Tumor heterogeniteit
Doordat de schade aan het DNA van tumorcellen blijft oplopen, is niet elke cel binnen een tumor genetisch hetzelfde. In tegendeel, we zien regelmatig grote verschillen. In hoofdstuk 3 onderzoeken we deze heterogeniteit in vier patiënten, door nucleotide veranderingen en DNA breuken te vergelijken tussen de oorspronkelijke tumor in de dikke darm en een uitzaaiing in de lever. We zien zelfs in één patiënt dat er verschillende tumor aandrijvende veranderingen aanwezig zijn in de twee tumoren. Ook beschrijven we in dit hoofdstuk dat zeer complexe structurele variatie niet zo zeldzaam is als men eerst verwachtte, omdat we dit in alle vier de patiënten terugzien. In hoofdstuk 4 breiden we dit onderzoek verder uit, door tot twaalf aparte samples te onderzoeken van drie patiënten met eierstokkanker. Hierin bekijken we de verschillen in het DNA tussen twee of drie samples van dezelfde tumor, en tussen de oorspronkelijke tumor en meerdere uitzaaiingen. Bovendien kijken we hier niet alleen naar DNA, maar ook naar RNA, het molecuul dat gebruikt wordt om DNA te vertalen naar eiwit. Hiermee kunnen we vaststellen wat het effect van genetische veranderingen is op het uiteindelijke eiwit. Ook in deze studie zagen we grote verschillen tussen de samples: in één patiënt zagen we twee ‘subpopulaties’ bestaande uit een deel van de oorspronkelijke tumor in de eierstok en een aantal uitzaaiingen, elk met zijn eigen tumor aandrijvende mutaties.

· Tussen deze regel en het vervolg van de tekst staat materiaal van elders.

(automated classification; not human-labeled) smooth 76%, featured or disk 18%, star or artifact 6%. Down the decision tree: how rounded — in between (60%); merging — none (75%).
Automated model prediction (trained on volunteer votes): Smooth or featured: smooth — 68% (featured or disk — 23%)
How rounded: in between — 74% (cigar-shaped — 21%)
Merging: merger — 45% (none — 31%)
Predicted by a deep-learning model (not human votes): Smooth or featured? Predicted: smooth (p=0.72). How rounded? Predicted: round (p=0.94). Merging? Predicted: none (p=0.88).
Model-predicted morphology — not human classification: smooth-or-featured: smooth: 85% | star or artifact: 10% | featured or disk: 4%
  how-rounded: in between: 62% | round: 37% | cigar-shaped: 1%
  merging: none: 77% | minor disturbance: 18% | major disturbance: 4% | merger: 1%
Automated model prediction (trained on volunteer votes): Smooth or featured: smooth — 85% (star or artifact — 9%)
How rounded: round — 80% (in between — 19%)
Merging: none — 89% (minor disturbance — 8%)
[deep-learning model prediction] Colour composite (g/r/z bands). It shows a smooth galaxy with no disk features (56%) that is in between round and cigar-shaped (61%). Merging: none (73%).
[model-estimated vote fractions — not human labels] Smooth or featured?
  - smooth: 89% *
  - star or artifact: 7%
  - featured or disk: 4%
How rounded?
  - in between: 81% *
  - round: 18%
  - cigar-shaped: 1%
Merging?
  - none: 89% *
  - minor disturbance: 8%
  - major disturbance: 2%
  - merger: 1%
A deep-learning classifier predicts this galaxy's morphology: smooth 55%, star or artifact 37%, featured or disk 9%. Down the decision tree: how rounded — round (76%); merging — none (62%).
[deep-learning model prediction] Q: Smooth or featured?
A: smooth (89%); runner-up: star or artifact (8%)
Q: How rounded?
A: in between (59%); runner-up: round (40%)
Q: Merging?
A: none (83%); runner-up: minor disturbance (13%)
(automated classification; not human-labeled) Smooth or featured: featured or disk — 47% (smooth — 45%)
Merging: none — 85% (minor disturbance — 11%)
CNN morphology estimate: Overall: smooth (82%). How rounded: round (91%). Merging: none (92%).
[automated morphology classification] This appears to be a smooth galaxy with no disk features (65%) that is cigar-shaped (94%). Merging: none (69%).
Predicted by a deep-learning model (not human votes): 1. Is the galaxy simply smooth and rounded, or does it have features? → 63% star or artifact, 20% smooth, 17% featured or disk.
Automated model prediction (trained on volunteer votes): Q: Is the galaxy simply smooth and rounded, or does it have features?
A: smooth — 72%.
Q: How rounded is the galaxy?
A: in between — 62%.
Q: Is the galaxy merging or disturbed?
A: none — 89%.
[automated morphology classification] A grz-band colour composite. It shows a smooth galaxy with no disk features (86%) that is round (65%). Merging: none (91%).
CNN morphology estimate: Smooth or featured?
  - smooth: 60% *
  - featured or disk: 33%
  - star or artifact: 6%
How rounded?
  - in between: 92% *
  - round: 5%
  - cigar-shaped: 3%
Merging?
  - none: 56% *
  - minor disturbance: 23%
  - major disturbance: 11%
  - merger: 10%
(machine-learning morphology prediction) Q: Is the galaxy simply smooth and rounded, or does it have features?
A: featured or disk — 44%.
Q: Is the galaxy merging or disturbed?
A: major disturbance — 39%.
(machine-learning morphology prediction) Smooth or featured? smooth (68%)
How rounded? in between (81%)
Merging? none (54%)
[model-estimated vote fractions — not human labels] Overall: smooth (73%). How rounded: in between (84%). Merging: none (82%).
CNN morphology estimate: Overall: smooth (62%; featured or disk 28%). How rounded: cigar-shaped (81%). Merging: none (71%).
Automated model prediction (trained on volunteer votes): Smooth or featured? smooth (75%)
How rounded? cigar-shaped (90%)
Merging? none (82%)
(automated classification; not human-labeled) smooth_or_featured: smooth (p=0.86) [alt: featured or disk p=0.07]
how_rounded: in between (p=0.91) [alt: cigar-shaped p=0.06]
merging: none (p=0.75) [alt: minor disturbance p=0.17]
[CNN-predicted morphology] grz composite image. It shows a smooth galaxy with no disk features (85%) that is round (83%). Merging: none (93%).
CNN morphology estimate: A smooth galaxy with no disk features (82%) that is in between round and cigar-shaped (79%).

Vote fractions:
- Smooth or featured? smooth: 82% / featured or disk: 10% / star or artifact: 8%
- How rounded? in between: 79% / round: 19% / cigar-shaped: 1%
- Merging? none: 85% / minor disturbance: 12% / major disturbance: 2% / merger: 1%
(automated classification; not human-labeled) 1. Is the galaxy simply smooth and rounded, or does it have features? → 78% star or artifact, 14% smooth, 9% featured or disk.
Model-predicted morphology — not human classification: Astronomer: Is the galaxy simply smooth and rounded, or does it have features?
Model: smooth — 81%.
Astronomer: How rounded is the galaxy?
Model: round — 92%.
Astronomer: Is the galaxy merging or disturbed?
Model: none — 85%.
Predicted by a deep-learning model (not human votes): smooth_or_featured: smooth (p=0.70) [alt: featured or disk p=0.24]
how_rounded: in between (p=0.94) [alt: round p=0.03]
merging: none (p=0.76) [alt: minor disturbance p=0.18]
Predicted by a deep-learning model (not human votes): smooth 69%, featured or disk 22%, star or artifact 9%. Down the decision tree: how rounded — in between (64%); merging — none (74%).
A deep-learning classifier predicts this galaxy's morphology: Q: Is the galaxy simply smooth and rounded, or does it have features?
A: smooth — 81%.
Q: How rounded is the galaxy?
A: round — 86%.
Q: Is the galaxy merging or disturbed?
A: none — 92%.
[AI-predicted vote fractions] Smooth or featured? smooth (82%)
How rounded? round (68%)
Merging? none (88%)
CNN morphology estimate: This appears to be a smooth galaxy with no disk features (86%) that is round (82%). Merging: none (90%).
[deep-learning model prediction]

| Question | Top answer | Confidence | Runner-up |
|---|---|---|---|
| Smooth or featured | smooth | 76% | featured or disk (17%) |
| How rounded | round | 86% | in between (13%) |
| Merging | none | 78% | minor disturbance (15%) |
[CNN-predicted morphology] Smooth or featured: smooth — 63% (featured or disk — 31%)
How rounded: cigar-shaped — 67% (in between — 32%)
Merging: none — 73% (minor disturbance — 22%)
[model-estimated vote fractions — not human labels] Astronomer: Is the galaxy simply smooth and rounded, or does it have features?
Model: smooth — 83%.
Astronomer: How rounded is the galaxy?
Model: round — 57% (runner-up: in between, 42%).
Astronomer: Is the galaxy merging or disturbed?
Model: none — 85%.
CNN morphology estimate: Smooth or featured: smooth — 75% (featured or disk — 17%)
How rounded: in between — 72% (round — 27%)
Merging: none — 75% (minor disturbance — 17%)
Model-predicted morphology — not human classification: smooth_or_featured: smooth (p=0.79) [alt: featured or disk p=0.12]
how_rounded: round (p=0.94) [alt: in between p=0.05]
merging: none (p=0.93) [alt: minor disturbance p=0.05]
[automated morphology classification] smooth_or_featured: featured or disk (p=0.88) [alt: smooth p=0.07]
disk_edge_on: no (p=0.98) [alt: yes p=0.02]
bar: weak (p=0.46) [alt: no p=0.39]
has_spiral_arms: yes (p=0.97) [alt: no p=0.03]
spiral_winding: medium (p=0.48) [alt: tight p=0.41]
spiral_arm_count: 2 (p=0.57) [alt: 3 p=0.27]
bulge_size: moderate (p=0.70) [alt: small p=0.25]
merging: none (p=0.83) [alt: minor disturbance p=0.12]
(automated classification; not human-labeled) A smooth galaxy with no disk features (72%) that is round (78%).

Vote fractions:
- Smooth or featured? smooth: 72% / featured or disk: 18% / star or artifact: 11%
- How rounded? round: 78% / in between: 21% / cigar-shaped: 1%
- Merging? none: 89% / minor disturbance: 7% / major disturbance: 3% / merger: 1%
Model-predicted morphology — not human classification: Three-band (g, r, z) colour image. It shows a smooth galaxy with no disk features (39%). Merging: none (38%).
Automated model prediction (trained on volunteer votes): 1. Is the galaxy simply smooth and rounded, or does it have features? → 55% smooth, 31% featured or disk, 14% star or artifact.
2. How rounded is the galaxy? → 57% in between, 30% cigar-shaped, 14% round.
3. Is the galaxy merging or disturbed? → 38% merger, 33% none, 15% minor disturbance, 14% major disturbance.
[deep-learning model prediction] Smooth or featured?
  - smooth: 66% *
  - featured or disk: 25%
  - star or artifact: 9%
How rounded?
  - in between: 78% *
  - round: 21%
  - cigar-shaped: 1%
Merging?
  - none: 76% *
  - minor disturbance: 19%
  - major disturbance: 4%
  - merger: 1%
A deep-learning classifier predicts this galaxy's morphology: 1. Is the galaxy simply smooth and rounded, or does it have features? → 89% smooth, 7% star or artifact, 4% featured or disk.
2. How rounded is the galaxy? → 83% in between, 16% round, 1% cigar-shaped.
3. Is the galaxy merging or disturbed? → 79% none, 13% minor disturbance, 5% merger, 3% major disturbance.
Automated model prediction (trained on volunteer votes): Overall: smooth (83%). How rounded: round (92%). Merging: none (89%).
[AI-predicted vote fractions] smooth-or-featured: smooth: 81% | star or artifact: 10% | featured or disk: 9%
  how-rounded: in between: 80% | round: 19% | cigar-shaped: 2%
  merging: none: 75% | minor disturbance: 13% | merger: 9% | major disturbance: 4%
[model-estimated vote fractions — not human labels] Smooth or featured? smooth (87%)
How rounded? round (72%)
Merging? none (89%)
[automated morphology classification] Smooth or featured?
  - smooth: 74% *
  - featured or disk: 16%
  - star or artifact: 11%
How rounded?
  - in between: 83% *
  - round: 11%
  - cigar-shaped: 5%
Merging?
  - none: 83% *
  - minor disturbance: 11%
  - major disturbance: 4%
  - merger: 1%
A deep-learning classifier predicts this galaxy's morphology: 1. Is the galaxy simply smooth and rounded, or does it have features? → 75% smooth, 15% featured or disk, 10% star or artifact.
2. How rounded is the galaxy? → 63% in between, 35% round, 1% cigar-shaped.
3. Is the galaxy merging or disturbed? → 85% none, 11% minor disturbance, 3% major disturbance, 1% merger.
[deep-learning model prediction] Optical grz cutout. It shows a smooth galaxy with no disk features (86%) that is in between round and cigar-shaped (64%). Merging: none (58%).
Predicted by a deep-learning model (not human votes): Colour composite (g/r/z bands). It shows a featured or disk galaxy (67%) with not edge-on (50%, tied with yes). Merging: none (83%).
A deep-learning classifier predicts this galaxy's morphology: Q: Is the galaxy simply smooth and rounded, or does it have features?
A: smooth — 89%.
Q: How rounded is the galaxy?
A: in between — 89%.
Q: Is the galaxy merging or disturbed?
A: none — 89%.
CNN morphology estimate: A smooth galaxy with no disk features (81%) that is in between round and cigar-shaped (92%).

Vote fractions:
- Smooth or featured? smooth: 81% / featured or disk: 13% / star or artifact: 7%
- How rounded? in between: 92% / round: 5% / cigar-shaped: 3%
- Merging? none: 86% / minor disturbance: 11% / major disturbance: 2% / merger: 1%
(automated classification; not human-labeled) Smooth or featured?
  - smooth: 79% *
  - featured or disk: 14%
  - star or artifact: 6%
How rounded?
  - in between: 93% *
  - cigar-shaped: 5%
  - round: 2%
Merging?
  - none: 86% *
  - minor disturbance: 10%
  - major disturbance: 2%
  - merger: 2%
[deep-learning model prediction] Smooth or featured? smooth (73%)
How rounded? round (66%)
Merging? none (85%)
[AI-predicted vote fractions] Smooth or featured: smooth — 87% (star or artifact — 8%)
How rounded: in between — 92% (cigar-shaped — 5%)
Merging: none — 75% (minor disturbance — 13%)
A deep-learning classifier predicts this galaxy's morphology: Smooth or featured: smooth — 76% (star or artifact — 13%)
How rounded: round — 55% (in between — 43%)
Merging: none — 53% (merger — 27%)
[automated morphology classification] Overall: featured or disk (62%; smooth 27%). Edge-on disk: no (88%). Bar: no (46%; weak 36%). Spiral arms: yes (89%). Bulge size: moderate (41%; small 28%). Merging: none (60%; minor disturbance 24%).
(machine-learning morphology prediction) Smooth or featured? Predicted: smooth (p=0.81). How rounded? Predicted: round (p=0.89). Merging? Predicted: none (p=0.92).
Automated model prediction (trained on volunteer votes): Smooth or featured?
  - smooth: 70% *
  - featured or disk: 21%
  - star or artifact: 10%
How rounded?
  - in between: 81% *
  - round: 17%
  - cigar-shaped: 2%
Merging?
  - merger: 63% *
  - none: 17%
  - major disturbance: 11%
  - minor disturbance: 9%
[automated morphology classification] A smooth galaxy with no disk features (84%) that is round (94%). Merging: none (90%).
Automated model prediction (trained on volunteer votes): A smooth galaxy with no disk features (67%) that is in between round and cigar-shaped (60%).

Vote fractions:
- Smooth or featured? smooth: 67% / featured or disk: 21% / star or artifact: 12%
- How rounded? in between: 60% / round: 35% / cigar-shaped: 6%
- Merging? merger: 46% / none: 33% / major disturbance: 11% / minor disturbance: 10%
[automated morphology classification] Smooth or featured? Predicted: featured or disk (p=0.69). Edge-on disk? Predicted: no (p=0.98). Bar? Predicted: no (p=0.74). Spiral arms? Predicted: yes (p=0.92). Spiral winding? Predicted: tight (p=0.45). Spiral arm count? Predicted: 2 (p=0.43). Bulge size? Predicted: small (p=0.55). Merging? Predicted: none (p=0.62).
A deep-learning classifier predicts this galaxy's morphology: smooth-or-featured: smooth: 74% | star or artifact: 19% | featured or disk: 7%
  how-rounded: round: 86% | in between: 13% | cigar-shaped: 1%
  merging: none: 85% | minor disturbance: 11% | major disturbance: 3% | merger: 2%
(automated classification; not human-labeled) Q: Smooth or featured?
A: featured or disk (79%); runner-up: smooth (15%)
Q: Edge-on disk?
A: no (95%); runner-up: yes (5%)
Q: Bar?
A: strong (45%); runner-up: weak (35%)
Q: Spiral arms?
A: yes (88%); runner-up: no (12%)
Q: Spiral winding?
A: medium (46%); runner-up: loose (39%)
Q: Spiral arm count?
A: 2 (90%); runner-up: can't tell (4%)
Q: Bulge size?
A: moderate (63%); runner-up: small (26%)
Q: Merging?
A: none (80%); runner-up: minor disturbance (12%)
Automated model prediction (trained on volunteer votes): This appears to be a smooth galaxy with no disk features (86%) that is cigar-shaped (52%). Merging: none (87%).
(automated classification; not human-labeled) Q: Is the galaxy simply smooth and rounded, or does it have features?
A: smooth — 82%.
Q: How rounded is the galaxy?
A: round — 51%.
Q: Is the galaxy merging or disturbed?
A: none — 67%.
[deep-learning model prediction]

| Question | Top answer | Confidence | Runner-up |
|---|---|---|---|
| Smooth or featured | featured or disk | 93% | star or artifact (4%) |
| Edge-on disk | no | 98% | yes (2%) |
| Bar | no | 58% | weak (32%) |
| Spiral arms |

De genetische verschillen tussen tumoren van dezelfde patiënt zijn zeer belangrijk voor de kliniek. Ze kunnen er namelijk voor zorgen dat de tumor niet reageert op één behandeling, maar dat er combinaties van behandelingen nodig zijn om alle subpopulaties effectief te bestrijden. De huidige theorie is dat er in de tumor heel veel kleine subpopulaties zijn, of zelfs maar enkele cellen, die niet gevoelig zijn voor een specifieke doelgerichte behandeling. Als de patiënt vervolgens deze behandeling krijgt, zullen de meeste tumorcellen afsterven, maar de ongevoelige cellen doorgroeien. Uiteindelijk ontstaat er dan een nieuwe tumor die geheel ongevoelig (resistent) is. In hoofdstuk 5 onderzoeken we deze theorie, door DNA van huidtumoren voor behandeling te vergelijken met DNA van dezelfde tumoren nadat ze ongevoelig zijn geworden. Hier vinden we inderdaad genetische veranderingen die de resistentie kunnen verklaren, en stellen we combinaties van behandelingen voor die, in deze patiënten, resistentie zou kunnen voorkomen. Ook ontdekten we in deze studie een somatische variant die nog nooit eerder in een huidkanker patiënt gezien was, maar waarvan we aan konden tonen dat het de resistentie veroorzaakte. Dit toont aan dat we nog lang niet alle variaties gezien hebben die binnen een tumor op kan treden.

In het laatste hoofdstuk worden de bovengenoemde resultaten bediscussieerd; wat is de relevantie van onze bevindingen voor de kliniek, en wat er volgens mij nog moet gebeuren om onze kennis van kanker te vergroten zodat de ziekte beter bestreden kan worden.